Çocukken bayılırdım “Uzay Yolu” seyretmeye. Uzay gemileri ve uzak diyarları hayal ediyordum; göğün bulutsuz olduğu gecelerde oturduğumuz apartman dairesinin balkonundan yıldızları, gezegenleri ve Ay’ı gözlerdim. Bir teleskobum yoktu, bu yüzden babamın dürbününü alırdım hep. Ve gerçekten de, göğün iyice berrak olduğu gecelerde Ay’daki bazı kraterleri görebilirdim. Ya o tül duvak, Satürn’ün halkaları mıydı acaba?
Muhtemelen yanılıyordum çünkü elimdeki pek iyi bir dürbün değildi ve o dönemde, özellikle kış aylarında, hava kalitesi de berbattı. Bizim mahallede kömürle ısıtılırdı evler, bu yüzden Köln seması neredeyse her zaman bulanıktı. Oturduğumuz daireye aşağıdaki kömürlükten kömür taşımamızı ve sobanın külünü aşağıya indirmemizi hiç unutmam. Yaşımla birlikte kaygılarım da büyüdü: Günbegün havaya savurduğumuz pislik, ormanları mahveden asit yağmuru, fok katliamı, denize dökülen sülfürik asit; o yıllarda çevreye karşı işlenmiş bütün o feci suçlar.

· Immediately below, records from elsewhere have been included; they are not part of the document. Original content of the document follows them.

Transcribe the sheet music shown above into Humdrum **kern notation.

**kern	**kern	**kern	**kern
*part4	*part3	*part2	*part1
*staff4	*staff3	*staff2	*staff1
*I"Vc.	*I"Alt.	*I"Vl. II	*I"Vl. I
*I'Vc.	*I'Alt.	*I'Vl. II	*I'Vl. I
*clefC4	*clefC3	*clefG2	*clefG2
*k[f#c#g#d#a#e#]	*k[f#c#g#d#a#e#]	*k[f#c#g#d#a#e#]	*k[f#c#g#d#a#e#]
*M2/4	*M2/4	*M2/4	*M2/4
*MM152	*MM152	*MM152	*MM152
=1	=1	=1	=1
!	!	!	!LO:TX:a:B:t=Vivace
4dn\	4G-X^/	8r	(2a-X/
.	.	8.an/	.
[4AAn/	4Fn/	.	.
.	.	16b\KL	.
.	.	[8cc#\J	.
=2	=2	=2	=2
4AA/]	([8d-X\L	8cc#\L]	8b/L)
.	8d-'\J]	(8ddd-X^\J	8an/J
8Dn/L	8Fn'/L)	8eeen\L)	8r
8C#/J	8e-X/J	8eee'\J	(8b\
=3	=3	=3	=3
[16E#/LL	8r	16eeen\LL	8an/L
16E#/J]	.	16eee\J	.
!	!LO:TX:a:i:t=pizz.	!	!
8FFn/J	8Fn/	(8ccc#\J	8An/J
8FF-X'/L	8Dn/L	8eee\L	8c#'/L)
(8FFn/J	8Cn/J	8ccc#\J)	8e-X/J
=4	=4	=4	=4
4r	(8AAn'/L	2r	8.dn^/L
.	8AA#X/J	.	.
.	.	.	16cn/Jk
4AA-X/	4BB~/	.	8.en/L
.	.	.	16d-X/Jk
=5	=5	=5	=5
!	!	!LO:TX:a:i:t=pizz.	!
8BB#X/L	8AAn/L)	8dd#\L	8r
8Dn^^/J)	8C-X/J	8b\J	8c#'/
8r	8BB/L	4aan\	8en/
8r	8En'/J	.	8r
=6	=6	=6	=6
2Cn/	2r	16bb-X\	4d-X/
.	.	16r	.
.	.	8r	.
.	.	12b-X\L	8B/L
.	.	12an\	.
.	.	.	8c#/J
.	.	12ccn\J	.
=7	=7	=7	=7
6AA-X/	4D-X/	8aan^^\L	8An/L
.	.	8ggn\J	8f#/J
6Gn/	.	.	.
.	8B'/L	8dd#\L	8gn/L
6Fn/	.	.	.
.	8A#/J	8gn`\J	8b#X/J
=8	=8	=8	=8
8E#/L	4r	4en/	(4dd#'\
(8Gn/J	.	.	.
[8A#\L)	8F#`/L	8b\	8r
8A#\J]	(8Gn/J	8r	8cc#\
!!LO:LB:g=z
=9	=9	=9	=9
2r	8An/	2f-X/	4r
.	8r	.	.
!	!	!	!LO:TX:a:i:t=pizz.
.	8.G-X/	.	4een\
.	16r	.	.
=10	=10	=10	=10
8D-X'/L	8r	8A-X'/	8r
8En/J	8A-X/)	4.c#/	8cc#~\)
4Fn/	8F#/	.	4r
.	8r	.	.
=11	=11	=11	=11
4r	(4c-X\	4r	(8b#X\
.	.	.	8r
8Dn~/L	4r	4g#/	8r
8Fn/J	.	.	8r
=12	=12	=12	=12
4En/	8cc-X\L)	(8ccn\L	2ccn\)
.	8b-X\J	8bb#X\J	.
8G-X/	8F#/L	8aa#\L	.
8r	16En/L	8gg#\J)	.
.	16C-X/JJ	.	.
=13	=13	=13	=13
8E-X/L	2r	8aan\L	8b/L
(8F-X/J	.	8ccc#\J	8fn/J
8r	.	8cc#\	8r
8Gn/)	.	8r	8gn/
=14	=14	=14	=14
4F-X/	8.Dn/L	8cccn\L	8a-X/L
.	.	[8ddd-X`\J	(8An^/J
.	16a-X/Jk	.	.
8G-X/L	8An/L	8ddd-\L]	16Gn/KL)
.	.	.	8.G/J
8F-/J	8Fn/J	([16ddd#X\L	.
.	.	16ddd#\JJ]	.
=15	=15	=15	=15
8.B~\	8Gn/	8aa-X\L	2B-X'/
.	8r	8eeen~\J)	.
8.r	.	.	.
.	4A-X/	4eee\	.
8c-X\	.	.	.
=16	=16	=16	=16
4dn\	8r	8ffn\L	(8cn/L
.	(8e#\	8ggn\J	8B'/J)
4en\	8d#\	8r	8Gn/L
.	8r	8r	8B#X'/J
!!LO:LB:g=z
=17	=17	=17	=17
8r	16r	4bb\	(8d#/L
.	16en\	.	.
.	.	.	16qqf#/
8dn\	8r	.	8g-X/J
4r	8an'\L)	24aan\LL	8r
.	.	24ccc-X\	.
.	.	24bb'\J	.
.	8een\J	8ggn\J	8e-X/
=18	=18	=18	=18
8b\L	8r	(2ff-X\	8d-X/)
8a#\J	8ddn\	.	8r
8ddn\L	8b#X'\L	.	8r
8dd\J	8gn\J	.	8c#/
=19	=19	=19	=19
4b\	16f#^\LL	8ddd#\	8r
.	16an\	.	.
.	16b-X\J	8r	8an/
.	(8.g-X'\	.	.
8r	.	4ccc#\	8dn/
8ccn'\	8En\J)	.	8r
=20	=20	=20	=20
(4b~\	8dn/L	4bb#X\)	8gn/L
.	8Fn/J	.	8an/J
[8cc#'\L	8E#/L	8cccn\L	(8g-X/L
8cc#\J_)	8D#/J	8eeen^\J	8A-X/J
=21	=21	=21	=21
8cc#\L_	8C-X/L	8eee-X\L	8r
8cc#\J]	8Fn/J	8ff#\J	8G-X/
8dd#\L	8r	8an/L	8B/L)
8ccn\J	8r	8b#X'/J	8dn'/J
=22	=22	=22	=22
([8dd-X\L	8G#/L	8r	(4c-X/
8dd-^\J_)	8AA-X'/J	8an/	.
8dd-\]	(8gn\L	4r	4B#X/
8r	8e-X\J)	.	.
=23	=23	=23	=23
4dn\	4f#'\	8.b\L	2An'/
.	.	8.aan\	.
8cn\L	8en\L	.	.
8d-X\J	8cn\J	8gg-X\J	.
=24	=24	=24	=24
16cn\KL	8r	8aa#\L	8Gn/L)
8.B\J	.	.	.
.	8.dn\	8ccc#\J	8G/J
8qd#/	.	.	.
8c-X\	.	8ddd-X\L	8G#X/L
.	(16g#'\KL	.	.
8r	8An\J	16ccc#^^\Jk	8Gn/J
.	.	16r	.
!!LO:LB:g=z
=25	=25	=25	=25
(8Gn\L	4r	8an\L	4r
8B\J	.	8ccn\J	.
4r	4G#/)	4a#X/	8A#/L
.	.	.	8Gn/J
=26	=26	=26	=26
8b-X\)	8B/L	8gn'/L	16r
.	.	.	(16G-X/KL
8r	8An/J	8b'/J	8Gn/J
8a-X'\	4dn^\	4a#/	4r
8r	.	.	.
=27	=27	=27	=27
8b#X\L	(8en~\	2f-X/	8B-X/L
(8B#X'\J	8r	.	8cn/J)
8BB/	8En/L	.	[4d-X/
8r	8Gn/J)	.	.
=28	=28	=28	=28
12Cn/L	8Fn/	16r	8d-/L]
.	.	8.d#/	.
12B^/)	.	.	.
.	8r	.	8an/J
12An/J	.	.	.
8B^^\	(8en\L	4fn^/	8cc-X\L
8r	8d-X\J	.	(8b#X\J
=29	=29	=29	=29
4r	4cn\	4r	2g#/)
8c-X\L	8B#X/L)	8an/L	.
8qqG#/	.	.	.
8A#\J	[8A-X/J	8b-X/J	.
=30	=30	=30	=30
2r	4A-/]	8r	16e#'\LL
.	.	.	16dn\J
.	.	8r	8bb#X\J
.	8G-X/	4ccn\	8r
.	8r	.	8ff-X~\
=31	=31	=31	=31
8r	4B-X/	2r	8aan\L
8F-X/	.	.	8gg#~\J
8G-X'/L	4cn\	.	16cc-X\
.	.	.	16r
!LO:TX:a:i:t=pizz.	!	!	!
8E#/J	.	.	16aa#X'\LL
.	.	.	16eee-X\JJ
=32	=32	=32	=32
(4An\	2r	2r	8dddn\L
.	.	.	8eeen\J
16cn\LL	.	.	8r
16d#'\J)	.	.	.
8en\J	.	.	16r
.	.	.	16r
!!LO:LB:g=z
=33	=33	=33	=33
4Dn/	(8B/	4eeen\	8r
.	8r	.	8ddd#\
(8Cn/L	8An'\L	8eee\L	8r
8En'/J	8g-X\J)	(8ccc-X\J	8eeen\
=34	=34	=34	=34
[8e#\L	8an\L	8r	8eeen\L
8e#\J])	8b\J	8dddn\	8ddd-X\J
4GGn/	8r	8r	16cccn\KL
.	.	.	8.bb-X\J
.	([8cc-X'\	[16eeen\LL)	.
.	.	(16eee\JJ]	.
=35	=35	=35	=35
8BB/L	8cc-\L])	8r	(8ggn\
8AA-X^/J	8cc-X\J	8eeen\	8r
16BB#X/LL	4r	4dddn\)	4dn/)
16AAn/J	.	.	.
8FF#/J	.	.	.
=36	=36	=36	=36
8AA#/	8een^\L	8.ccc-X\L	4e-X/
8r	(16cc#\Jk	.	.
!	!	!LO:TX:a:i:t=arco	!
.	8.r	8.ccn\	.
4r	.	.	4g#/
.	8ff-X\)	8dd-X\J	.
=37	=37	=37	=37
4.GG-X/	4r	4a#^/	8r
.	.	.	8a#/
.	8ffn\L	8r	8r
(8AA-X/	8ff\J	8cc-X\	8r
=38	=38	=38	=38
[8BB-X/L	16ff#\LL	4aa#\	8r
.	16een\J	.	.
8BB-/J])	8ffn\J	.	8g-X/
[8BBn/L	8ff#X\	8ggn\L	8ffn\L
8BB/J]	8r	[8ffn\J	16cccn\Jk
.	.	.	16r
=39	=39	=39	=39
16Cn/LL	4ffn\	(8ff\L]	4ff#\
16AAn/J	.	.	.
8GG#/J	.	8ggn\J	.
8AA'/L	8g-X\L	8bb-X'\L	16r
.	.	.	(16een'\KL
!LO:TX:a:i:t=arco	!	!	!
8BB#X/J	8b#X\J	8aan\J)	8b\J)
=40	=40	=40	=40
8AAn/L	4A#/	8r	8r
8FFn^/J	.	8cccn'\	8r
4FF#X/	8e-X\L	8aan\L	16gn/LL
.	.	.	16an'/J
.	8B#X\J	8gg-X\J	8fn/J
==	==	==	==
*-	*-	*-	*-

1986’te 14 yaşındaydım, teneffüslerde okulun bahçesine çıkmamız yasaklandı. Birkaç gün önce Çernobil’de nükleer erime yaşanmıştı. Ve şimdi de yağmur yağıyordu. Öğretmenlerimiz, biz çocuk ve gençleri olası nükleer kirlenmeden korumaya karar vermişlerdi.
Tarih, insanlığın gözüne sokarcasına bir uyarı yapmıştı. Bu mevsimde normalde rüzgâr batıdan eserdi, dolayısıyla radyoaktif bulutların doğuya doğru sürüklenmesi gerekirdi. Ama o haftalarda rüzgâr doğudan esmiş ve radyoaktif bulut Avrupa’nın bazı bölgelerine yayılmıştı, Almanya da bu bölgelerden biriydi. Senelerdir dile getirilen nükleer tehlike bir anda gerçek olmuştu.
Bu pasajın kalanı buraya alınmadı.